■ **WHAT THE EXERCISE ASKS**: Put every line of the listing below into a numbered list, leaving out any blank lines.

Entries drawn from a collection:

%%

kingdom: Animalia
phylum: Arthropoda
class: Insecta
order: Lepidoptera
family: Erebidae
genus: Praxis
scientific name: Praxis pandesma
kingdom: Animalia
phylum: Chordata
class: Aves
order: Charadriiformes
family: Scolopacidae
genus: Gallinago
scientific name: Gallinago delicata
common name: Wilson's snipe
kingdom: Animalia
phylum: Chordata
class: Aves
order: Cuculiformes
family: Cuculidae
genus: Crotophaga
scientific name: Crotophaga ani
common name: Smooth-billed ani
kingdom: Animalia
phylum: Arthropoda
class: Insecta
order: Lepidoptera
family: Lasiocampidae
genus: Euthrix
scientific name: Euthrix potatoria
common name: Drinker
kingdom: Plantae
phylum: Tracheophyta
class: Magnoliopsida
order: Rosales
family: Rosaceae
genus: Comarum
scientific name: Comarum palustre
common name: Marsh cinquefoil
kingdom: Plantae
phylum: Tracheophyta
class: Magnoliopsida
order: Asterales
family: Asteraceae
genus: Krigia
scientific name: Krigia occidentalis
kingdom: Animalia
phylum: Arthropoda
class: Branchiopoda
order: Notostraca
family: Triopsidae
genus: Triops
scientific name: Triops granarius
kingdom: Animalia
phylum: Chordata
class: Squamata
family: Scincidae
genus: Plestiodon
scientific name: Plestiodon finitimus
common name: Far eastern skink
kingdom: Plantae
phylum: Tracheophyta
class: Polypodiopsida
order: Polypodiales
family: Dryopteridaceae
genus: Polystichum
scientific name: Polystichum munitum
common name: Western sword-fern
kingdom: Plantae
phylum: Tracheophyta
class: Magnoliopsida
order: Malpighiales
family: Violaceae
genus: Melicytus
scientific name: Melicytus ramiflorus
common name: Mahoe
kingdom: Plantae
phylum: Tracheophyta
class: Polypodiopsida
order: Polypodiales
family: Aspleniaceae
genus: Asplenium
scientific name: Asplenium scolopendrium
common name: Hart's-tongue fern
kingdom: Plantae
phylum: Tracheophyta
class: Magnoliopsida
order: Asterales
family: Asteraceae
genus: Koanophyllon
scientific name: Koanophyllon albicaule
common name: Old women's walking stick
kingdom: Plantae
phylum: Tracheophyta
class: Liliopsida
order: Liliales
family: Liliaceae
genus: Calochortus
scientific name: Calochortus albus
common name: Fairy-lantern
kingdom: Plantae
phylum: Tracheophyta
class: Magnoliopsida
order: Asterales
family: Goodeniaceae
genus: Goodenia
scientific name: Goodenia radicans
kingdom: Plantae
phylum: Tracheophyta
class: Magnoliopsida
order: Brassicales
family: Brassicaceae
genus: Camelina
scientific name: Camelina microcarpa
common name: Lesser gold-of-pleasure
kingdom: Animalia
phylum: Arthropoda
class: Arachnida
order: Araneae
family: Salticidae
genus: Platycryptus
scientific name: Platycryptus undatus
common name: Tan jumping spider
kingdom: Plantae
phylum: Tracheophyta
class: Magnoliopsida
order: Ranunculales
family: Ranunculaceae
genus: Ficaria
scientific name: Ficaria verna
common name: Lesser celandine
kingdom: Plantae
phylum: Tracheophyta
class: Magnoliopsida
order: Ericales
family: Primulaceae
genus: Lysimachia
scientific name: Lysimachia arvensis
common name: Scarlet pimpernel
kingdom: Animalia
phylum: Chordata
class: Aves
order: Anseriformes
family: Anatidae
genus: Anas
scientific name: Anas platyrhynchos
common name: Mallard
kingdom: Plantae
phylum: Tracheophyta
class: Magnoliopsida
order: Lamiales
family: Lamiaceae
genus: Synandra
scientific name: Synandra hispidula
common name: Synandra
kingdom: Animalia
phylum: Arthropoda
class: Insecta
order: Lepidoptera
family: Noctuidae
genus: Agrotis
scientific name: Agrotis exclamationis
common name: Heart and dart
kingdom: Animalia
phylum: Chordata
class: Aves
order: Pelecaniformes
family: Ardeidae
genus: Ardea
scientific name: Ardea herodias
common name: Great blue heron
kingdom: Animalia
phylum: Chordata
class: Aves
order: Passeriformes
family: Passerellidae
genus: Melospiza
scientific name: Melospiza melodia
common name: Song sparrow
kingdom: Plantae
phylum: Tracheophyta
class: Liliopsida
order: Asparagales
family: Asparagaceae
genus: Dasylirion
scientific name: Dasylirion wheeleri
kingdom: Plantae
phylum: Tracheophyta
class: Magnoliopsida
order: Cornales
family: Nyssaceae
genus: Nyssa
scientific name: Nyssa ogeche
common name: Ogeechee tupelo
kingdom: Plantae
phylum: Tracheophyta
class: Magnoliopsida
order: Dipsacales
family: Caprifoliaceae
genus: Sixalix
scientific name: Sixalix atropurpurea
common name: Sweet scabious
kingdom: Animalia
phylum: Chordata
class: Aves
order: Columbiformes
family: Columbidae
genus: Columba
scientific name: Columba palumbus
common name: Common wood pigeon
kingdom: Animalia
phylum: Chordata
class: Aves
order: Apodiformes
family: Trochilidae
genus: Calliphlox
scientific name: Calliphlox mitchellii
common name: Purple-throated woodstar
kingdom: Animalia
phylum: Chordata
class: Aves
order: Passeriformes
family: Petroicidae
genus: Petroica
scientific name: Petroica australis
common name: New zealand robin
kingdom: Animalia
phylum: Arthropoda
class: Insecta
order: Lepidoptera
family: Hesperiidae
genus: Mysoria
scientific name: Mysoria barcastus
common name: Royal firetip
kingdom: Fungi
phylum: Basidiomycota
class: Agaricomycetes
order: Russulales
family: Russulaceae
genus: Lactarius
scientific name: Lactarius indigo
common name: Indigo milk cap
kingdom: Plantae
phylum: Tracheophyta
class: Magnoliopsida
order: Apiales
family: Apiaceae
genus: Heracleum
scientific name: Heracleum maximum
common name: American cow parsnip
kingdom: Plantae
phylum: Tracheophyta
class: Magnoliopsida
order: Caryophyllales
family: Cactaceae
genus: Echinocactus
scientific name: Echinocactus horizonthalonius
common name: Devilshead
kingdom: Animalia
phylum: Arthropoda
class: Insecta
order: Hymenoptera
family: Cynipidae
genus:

%%

■ **ANSWER FOR THIS EXERCISE**:
1. kingdom: Animalia
2. phylum: Arthropoda
3. class: Insecta
4. order: Lepidoptera
5. family: Erebidae
6. genus: Praxis
7. scientific name: Praxis pandesma
8. kingdom: Animalia
9. phylum: Chordata
10. class: Aves
11. order: Charadriiformes
12. family: Scolopacidae
13. genus: Gallinago
14. scientific name: Gallinago delicata
15. common name: Wilson's snipe
16. kingdom: Animalia
17. phylum: Chordata
18. class: Aves
19. order: Cuculiformes
20. family: Cuculidae
21. genus: Crotophaga
22. scientific name: Crotophaga ani
23. common name: Smooth-billed ani
24. kingdom: Animalia
25. phylum: Arthropoda
26. class: Insecta
27. order: Lepidoptera
28. family: Lasiocampidae
29. genus: Euthrix
30. scientific name: Euthrix potatoria
31. common name: Drinker
32. kingdom: Plantae
33. phylum: Tracheophyta
34. class: Magnoliopsida
35. order: Rosales
36. family: Rosaceae
37. genus: Comarum
38. scientific name: Comarum palustre
39. common name: Marsh cinquefoil
40. kingdom: Plantae
41. phylum: Tracheophyta
42. class: Magnoliopsida
43. order: Asterales
44. family: Asteraceae
45. genus: Krigia
46. scientific name: Krigia occidentalis
47. kingdom: Animalia
48. phylum: Arthropoda
49. class: Branchiopoda
50. order: Notostraca
51. family: Triopsidae
52. genus: Triops
53. scientific name: Triops granarius
54. kingdom: Animalia
55. phylum: Chordata
56. class: Squamata
57. family: Scincidae
58. genus: Plestiodon
59. scientific name: Plestiodon finitimus
60. common name: Far eastern skink
61. kingdom: Plantae
62. phylum: Tracheophyta
63. class: Polypodiopsida
64. order: Polypodiales
65. family: Dryopteridaceae
66. genus: Polystichum
67. scientific name: Polystichum munitum
68. common name: Western sword-fern
69. kingdom: Plantae
70. phylum: Tracheophyta
71. class: Magnoliopsida
72. order: Malpighiales
73. family: Violaceae
74. genus: Melicytus
75. scientific name: Melicytus ramiflorus
76. common name: Mahoe
77. kingdom: Plantae
78. phylum: Tracheophyta
79. class: Polypodiopsida
80. order: Polypodiales
81. family: Aspleniaceae
82. genus: Asplenium
83. scientific name: Asplenium scolopendrium
84. common name: Hart's-tongue fern
85. kingdom: Plantae
86. phylum: Tracheophyta
87. class: Magnoliopsida
88. order: Asterales
89. family: Asteraceae
90. genus: Koanophyllon
91. scientific name: Koanophyllon albicaule
92. common name: Old women's walking stick
93. kingdom: Plantae
94. phylum: Tracheophyta
95. class: Liliopsida
96. order: Liliales
97. family: Liliaceae
98. genus: Calochortus
99. scientific name: Calochortus albus
100. common name: Fairy-lantern
101. kingdom: Plantae
102. phylum: Tracheophyta
103. class: Magnoliopsida
104. order: Asterales
105. family: Goodeniaceae
106. genus: Goodenia
107. scientific name: Goodenia radicans
108. kingdom: Plantae
109. phylum: Tracheophyta
110. class: Magnoliopsida
111. order: Brassicales
112. family: Brassicaceae
113. genus: Camelina
114. scientific name: Camelina microcarpa
115. common name: Lesser gold-of-pleasure
116. kingdom: Animalia
117. phylum: Arthropoda
118. class: Arachnida
119. order: Araneae
120. family: Salticidae
121. genus: Platycryptus
122. scientific name: Platycryptus undatus
123. common name: Tan jumping spider
124. kingdom: Plantae
125. phylum: Tracheophyta
126. class: Magnoliopsida
127. order: Ranunculales
128. family: Ranunculaceae
129. genus: Ficaria
130. scientific name: Ficaria verna
131. common name: Lesser celandine
132. kingdom: Plantae
133. phylum: Tracheophyta
134. class: Magnoliopsida
135. order: Ericales
136. family: Primulaceae
137. genus: Lysimachia
138. scientific name: Lysimachia arvensis
139. common name: Scarlet pimpernel
140. kingdom: Animalia
141. phylum: Chordata
142. class: Aves
143. order: Anseriformes
144. family: Anatidae
145. genus: Anas
146. scientific name: Anas platyrhynchos
147. common name: Mallard
148. kingdom: Plantae
149. phylum: Tracheophyta
150. class: Magnoliopsida
151. order: Lamiales
152. family: Lamiaceae
153. genus: Synandra
154. scientific name: Synandra hispidula
155. common name: Synandra
156. kingdom: Animalia
157. phylum: Arthropoda
158. class: Insecta
159. order: Lepidoptera
160. family: Noctuidae
161. genus: Agrotis
162. scientific name: Agrotis exclamationis
163. common name: Heart and dart
164. kingdom: Animalia
165. phylum: Chordata
166. class: Aves
167. order: Pelecaniformes
168. family: Ardeidae
169. genus: Ardea
170. scientific name: Ardea herodias
171. common name: Great blue heron
172. kingdom: Animalia
173. phylum: Chordata
174. class: Aves
175. order: Passeriformes
176. family: Passerellidae
177. genus: Melospiza
178. scientific name: Melospiza melodia
179. common name: Song sparrow
180. kingdom: Plantae
181. phylum: Tracheophyta
182. class: Liliopsida
183. order: Asparagales
184. family: Asparagaceae
185. genus: Dasylirion
186. scientific name: Dasylirion wheeleri
187. kingdom: Plantae
188. phylum: Tracheophyta
189. class: Magnoliopsida
190. order: Cornales
191. family: Nyssaceae
192. genus: Nyssa
193. scientific name: Nyssa ogeche
194. common name: Ogeechee tupelo
195. kingdom: Plantae
196. phylum: Tracheophyta
197. class: Magnoliopsida
198. order: Dipsacales
199. family: Caprifoliaceae
200. genus: Sixalix
201. scientific name: Sixalix atropurpurea
202. common name: Sweet scabious
203. kingdom: Animalia
204. phylum: Chordata
205. class: Aves
206. order: Columbiformes
207. family: Columbidae
208. genus: Columba
209. scientific name: Columba palumbus
210. common name: Common wood pigeon
211. kingdom: Animalia
212. phylum: Chordata
213. class: Aves
214. order: Apodiformes
215. family: Trochilidae
216. genus: Calliphlox
217. scientific name: Calliphlox mitchellii
218. common name: Purple-throated woodstar
219. kingdom: Animalia
220. phylum: Chordata
221. class: Aves
222. order: Passeriformes
223. family: Petroicidae
224. genus: Petroica
225. scientific name: Petroica australis
226. common name: New zealand robin
227. kingdom: Animalia
228. phylum: Arthropoda
229. class: Insecta
230. order: Lepidoptera
231. family: Hesperiidae
232. genus: Mysoria
233. scientific name: Mysoria barcastus
234. common name: Royal firetip
235. kingdom: Fungi
236. phylum: Basidiomycota
237. class: Agaricomycetes
238. order: Russulales
239. family: Russulaceae
240. genus: Lactarius
241. scientific name: Lactarius indigo
242. common name: Indigo milk cap
243. kingdom: Plantae
244. phylum: Tracheophyta
245. class: Magnoliopsida
246. order: Apiales
247. family: Apiaceae
248. genus: Heracleum
249. scientific name: Heracleum maximum
250. common name: American cow parsnip
251. kingdom: Plantae
252. phylum: Tracheophyta
253. class: Magnoliopsida
254. order: Caryophyllales
255. family: Cactaceae
256. genus: Echinocactus
257. scientific name: Echinocactus horizonthalonius
258. common name: Devilshead
259. kingdom: Animalia
260. phylum: Arthropoda
261. class: Insecta
262. order: Hymenoptera
263. family: Cynipidae
264. genus:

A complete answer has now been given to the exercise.